(MATERIALS PROVIDED):
· · · ·

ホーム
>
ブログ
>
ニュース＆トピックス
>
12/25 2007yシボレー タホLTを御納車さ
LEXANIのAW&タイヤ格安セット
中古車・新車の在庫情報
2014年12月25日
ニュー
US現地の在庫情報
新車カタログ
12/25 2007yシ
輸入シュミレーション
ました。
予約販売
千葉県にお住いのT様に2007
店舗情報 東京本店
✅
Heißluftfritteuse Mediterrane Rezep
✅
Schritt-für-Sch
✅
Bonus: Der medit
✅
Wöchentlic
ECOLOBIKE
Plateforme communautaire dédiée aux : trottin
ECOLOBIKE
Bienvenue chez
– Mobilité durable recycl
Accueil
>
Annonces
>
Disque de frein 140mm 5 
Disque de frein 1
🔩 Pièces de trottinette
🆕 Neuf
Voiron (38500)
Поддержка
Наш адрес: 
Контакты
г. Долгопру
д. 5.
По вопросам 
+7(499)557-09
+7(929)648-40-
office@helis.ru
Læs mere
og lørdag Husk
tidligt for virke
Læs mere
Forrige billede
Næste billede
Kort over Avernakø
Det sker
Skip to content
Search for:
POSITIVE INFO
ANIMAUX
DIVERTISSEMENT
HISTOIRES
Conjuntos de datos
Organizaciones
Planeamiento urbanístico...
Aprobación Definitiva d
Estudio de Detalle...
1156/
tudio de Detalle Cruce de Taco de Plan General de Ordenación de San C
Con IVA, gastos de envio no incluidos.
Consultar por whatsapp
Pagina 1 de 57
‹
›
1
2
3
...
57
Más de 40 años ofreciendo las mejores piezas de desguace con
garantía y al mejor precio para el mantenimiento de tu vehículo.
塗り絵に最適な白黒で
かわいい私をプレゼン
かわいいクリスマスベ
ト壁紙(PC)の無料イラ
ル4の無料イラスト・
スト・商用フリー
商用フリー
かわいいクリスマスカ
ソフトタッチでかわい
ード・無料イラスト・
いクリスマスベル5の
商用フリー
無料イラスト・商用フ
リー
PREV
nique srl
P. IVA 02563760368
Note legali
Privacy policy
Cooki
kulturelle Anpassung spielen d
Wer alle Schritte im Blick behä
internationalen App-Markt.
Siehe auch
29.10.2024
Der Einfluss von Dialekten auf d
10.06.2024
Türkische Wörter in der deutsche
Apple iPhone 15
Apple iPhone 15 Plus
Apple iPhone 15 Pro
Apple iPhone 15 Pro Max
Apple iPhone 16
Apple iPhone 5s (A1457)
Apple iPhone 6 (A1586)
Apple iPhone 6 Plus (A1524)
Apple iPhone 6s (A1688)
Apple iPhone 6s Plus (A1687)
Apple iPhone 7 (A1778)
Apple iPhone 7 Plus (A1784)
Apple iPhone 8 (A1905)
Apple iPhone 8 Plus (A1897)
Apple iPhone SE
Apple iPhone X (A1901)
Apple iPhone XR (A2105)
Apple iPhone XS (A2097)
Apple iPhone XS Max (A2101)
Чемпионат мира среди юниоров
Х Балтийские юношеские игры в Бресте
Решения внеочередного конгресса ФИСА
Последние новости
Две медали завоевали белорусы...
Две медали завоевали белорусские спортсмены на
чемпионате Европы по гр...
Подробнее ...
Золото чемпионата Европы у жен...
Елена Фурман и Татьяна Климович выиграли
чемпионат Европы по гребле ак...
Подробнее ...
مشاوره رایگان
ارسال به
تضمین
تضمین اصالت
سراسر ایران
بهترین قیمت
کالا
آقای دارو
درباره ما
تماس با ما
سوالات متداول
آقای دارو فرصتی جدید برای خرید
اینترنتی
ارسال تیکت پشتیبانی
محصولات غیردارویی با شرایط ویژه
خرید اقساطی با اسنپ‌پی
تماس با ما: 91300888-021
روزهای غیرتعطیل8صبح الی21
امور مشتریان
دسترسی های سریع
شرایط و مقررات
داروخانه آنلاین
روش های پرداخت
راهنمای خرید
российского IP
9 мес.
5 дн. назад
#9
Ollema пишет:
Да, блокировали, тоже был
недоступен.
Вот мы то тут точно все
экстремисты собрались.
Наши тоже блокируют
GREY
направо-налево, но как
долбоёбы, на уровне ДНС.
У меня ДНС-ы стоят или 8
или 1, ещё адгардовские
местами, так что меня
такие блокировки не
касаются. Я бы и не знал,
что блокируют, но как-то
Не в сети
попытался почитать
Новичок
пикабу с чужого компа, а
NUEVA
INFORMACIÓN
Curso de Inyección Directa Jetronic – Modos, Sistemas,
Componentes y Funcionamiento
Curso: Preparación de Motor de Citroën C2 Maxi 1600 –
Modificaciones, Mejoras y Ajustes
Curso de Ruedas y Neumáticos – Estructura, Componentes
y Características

· · · ·

(DIRECTIVE): Look over the listing and return each line that holds "خرید".

(SOLUTION FOR THIS PROBLEM):
آقای دارو فرصتی جدید برای خرید
خرید اقساطی با اسنپ‌پی
راهنمای خرید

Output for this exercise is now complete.